(TASK OBJECTIVE):
From the line that includes "There is also" to the last line of the records, inclusive, repeat each line exactly.

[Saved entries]
+ + + +

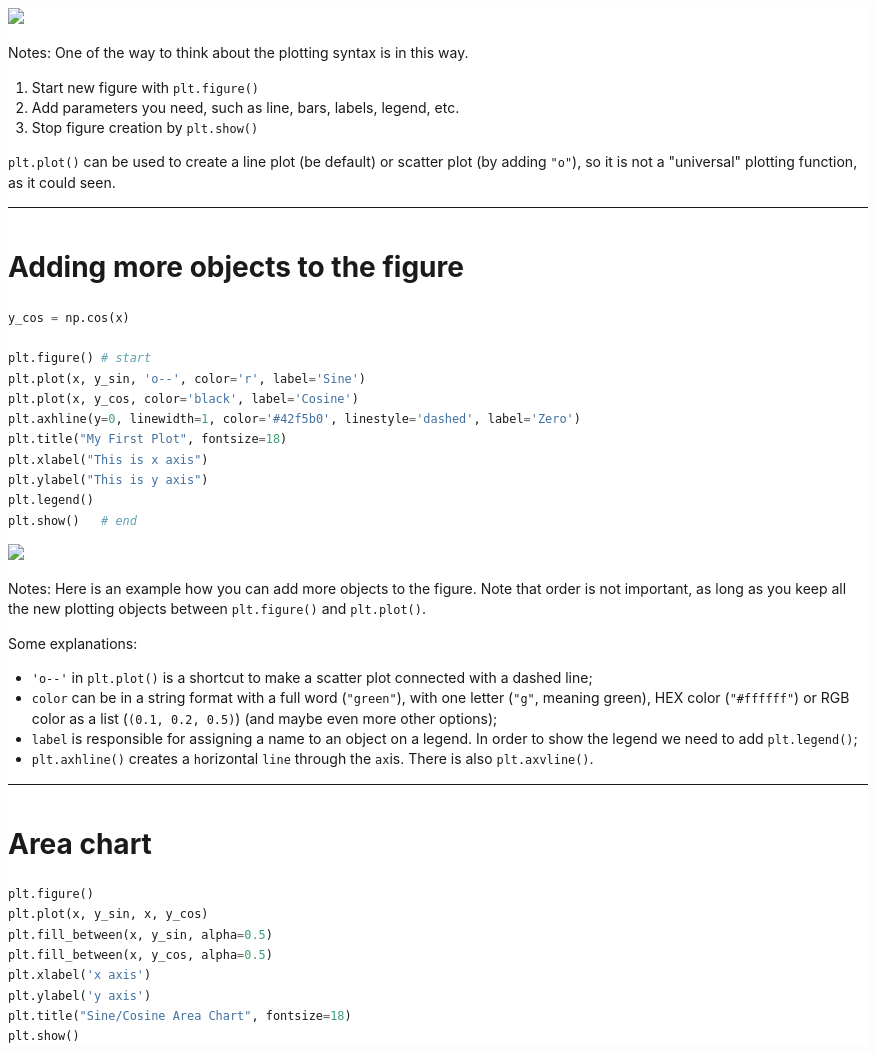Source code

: <img src="plt/example.png" width="400">

Notes: One of the way to think about the plotting syntax is in this way.

1. Start new figure with `plt.figure()`
2. Add parameters you need, such as line, bars, labels, legend, etc.
3. Stop figure creation by `plt.show()`

`plt.plot()` can be used to create a line plot (be default) or scatter plot (by adding `"o"`), so it is not a "universal" plotting function, as it could seen.

---

# Adding more objects to the figure

```python
y_cos = np.cos(x)

plt.figure() # start
plt.plot(x, y_sin, 'o--', color='r', label='Sine')
plt.plot(x, y_cos, color='black', label='Cosine')
plt.axhline(y=0, linewidth=1, color='#42f5b0', linestyle='dashed', label='Zero')
plt.title("My First Plot", fontsize=18)
plt.xlabel("This is x axis")
plt.ylabel("This is y axis")
plt.legend()
plt.show()   # end
```

<img src="plt/line2.png" width="400">

Notes: Here is an example how you can add more objects to the figure. Note that order is not important, as long as you keep all the new plotting objects between `plt.figure()` and `plt.plot()`.

Some explanations:

* `'o--'` in `plt.plot()` is a shortcut to make a scatter plot connected with a dashed line;
* `color` can be in a string format with a full word (`"green"`), with one letter (`"g"`, meaning green), HEX color (`"#ffffff"`) or RGB color as a list (`(0.1, 0.2, 0.5)`) (and maybe even more other options);
* `label` is responsible for assigning a name to an object on a legend. In order to show the legend we need to add `plt.legend()`;
* `plt.axhline()` creates a `h`orizontal `line` through the `ax`is. There is also `plt.axvline()`.

---

# Area chart

```python
plt.figure()
plt.plot(x, y_sin, x, y_cos)
plt.fill_between(x, y_sin, alpha=0.5)
plt.fill_between(x, y_cos, alpha=0.5)
plt.xlabel('x axis')
plt.ylabel('y axis')
plt.title("Sine/Cosine Area Chart", fontsize=18)
plt.show()
```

+ + + +

(YOUR RESPONSE):
* `plt.axhline()` creates a `h`orizontal `line` through the `ax`is. There is also `plt.axvline()`.

---

# Area chart

```python
plt.figure()
plt.plot(x, y_sin, x, y_cos)
plt.fill_between(x, y_sin, alpha=0.5)
plt.fill_between(x, y_cos, alpha=0.5)
plt.xlabel('x axis')
plt.ylabel('y axis')
plt.title("Sine/Cosine Area Chart", fontsize=18)
plt.show()
```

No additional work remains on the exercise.